Been a minute since I updated on here. To be quite real, the holiday season kicked my ass this year. Christmas has always been a rough time for me for personal reasons, and some years are harder than others. This one in particular was rough as it was the first after my beloved grandmother had passed, combined with having to quickly save up to replace all 4 of my car tires which were dry rotting. It feels like New Years, a time I typically look forward to, also came and went in a flash while working more than usual in a different schedule.

As quick as it went, I did still have a good time for new years. My partner and I had a couple of friends over to join us in our burgeoning tradition of ending the year on a thematic movie. For 2025, we ended on Big Night, a 1996 film starring and co-directed by Stanley Tucci. It was a delight for us, something very personal and profound and yet still universal.

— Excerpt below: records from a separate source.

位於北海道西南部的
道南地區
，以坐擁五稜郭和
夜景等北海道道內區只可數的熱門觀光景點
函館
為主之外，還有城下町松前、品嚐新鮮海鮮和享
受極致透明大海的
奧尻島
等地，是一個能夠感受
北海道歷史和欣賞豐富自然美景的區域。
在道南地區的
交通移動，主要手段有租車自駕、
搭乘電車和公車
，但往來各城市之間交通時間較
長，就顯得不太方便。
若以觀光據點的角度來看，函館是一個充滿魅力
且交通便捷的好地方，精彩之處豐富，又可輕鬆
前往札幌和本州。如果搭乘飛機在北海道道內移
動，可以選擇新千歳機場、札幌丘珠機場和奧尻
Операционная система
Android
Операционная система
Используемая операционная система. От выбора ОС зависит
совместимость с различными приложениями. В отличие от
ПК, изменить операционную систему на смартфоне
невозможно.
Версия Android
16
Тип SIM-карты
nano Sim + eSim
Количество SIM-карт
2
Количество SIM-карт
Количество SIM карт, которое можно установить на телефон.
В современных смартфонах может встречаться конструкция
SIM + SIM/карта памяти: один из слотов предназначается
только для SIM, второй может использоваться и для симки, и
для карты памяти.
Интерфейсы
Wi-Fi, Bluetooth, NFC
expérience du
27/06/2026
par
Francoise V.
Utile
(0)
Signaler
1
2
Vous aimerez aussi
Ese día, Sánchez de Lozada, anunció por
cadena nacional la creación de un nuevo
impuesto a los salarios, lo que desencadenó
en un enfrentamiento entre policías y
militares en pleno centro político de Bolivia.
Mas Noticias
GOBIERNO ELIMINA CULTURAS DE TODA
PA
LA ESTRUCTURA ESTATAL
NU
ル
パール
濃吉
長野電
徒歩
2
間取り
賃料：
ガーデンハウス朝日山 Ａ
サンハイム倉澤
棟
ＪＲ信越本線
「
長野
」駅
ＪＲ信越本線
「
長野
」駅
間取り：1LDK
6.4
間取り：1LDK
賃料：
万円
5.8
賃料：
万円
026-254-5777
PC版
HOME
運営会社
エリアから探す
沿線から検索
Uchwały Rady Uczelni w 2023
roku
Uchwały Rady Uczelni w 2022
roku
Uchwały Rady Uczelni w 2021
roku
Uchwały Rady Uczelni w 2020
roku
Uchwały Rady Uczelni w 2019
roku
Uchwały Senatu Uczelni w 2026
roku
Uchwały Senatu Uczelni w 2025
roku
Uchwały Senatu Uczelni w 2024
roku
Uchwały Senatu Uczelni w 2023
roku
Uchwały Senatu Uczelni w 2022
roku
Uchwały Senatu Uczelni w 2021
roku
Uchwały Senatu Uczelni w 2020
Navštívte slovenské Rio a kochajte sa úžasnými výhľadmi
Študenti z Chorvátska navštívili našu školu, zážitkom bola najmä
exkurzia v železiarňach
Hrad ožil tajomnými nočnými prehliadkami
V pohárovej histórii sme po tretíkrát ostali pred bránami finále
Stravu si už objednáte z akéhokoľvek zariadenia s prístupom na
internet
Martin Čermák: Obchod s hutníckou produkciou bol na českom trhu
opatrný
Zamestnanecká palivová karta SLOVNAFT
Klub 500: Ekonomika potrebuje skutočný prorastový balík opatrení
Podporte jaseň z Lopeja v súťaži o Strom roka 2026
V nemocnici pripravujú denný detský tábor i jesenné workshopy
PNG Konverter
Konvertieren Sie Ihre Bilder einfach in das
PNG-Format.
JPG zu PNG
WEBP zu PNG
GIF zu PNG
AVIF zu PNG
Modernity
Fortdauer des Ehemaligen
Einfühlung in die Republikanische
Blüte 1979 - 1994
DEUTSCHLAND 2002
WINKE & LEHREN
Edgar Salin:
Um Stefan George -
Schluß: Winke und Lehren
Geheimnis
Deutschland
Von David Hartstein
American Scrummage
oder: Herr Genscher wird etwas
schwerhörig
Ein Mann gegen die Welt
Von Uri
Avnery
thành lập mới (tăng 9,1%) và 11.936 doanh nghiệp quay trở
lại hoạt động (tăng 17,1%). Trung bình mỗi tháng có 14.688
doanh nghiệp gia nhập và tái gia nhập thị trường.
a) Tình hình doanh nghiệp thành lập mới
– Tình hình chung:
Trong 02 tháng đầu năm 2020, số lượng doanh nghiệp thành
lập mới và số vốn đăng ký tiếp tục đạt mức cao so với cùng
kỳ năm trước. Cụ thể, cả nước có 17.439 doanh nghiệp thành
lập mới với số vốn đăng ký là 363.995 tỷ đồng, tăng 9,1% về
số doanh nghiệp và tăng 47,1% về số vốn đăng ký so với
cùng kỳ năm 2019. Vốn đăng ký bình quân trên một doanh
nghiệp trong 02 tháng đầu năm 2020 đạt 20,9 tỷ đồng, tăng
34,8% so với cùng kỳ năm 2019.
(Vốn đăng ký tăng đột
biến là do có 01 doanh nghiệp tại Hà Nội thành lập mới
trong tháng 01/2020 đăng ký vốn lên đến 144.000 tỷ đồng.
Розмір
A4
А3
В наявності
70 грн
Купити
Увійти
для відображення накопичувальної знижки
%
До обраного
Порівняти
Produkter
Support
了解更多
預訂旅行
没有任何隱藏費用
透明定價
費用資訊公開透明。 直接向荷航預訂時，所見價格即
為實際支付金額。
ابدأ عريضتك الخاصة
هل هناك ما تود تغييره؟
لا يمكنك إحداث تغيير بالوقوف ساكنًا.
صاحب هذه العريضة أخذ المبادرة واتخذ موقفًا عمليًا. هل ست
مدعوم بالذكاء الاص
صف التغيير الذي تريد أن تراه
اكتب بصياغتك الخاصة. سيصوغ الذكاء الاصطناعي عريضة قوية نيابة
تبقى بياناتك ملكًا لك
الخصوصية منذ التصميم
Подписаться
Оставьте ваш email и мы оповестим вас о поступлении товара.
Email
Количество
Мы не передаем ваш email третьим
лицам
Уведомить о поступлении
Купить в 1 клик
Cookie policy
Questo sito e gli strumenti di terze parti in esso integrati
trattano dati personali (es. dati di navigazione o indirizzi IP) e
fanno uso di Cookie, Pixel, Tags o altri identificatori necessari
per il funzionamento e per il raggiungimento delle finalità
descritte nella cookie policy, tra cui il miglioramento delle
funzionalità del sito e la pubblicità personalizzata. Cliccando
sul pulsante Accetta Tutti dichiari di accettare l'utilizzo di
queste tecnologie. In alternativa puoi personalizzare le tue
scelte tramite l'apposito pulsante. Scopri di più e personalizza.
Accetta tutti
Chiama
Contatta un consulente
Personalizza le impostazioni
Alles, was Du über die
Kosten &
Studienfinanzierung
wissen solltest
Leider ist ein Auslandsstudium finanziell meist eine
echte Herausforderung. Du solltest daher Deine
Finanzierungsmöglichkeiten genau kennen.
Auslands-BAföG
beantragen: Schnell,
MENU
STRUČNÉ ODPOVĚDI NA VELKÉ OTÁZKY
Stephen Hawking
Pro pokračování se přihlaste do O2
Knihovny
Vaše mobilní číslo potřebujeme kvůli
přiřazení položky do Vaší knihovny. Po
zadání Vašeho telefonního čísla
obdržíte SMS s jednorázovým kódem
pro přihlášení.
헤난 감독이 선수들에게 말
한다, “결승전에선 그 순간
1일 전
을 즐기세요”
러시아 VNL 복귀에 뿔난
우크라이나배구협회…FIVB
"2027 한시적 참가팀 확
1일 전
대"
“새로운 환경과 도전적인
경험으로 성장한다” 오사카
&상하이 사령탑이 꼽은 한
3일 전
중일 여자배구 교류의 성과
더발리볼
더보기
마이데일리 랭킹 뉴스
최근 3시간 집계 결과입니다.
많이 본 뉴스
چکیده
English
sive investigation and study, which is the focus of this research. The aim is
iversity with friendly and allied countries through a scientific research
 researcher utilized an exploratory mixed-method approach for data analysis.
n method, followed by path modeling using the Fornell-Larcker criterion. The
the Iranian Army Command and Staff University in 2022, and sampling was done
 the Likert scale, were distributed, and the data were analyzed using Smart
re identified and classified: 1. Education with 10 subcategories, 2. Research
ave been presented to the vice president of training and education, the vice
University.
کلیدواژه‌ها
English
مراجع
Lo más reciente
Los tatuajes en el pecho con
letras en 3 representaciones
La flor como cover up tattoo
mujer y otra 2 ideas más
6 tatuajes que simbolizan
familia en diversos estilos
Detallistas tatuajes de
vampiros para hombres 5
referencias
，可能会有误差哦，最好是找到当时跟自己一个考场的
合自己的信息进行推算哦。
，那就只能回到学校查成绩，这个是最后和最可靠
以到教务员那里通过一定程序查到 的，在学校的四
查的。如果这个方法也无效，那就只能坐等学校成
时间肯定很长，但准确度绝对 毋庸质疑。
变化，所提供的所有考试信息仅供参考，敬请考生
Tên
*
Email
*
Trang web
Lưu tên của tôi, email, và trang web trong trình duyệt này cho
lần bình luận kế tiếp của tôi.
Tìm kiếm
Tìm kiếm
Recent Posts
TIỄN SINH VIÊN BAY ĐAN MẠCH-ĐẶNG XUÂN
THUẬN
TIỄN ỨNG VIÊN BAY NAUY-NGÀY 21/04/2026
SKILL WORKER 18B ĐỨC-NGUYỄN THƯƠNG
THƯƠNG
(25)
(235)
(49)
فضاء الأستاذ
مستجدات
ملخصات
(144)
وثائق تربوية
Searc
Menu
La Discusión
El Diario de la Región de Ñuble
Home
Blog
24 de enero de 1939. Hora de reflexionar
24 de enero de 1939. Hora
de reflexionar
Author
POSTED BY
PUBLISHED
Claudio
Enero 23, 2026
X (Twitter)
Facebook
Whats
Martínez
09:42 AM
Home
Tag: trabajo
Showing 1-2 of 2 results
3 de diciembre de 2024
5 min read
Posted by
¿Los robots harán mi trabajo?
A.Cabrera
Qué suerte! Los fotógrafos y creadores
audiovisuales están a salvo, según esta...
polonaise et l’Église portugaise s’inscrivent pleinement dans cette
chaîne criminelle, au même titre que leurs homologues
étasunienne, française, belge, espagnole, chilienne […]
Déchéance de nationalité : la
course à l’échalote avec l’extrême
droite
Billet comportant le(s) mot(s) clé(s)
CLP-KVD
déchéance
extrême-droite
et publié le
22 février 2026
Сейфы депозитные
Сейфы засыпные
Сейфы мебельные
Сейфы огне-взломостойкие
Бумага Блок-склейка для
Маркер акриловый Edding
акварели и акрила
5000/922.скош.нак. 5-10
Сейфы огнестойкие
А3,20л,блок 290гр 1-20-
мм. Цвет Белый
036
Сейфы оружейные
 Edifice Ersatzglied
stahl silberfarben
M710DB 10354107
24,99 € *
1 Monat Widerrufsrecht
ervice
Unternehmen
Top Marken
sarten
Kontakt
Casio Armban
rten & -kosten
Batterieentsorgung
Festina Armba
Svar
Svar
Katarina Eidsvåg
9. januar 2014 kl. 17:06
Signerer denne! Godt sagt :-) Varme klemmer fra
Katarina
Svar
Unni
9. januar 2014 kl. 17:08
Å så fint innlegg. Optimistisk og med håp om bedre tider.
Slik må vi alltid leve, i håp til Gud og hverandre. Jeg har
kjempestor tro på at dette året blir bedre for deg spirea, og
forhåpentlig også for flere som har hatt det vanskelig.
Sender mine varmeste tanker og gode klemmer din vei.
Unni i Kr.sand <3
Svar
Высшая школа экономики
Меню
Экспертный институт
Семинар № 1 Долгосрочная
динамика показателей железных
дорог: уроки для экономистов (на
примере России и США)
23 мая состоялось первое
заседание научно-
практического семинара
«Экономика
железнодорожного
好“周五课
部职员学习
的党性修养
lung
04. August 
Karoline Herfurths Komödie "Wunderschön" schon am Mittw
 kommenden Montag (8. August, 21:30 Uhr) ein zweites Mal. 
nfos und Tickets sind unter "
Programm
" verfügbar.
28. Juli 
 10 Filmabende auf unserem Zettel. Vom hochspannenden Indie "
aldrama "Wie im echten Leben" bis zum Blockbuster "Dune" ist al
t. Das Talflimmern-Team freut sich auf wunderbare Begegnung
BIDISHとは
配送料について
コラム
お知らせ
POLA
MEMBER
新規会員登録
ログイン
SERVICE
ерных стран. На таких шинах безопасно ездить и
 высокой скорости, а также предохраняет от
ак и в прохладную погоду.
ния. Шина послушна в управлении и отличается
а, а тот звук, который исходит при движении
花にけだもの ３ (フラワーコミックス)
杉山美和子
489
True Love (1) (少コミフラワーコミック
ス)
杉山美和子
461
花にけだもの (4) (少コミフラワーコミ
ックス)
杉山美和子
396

In it, two Italian immigrant brothers, Primo (Tony Shaloub) and Secondo (Stanley Tucci) are struggling to keep their Italian restaurant afloat when they get an opportunity to turn things around. It explored the flaws and virtues of both brothers, had messy love lives, and Ian Holmes biting asses. Couldn't ask for more, or for a more perfect ending scene.

My partner and I also like to start the year with a purposeful movie, and this year we landed on Dreams from Akira Kurosawa. I am admittedly the worst cinephile in the world and have massive blind spots of good cinema, and Akira Kurosawa is shamefully no exception. I'd only seen a scant few samurai movies-- Rashoman and Seven Samurai back in college a decade or so ago, Yojimbo a few years ago, and Ran a few months back. I'd never seen much of his late period work, and was intrigued to see one of his last few. Dreams is a beautiful collection of Kurosawa's own recurring dreams, little vingettes of life and love and fear and hope. I was particularly moved by a segment featuring Martin Scorsese as Vincent Van Gogh driven by a hounding need to keep creating, to keep capturing the beauty around him before he ran out of time. To know that Marty still maintains this mindset, that Kurosawa had this mindset, is profoundly moving to me. It makes me want to get up and create, to get off my stupid phone and put down the stories of my heart.

It's a work in progress. Since the new year, I have done a little bit more writing, aiming for a paragraph a day. I've only touched my sketchbook twice, but building habits takes time. Most of my time has been going into a DnD campaign I'm building, forcing myself to do the work because I do have people relying on me for it. Not a project that only lives in my head, but a world my friends are interacting with on a biweekly basis. It is really emotionally fulfilling to do collaborative work with my friends, something I hadn't realized I had been craving as much as I do. Maybe I'll take some time soon to make a page for this game, to put out there the ideas I have and maybe organize a bit of the backstory I have informing the world. It's time to get these fantasy worlds out of my mind and out in the open, where others can try to see the beauty that I do.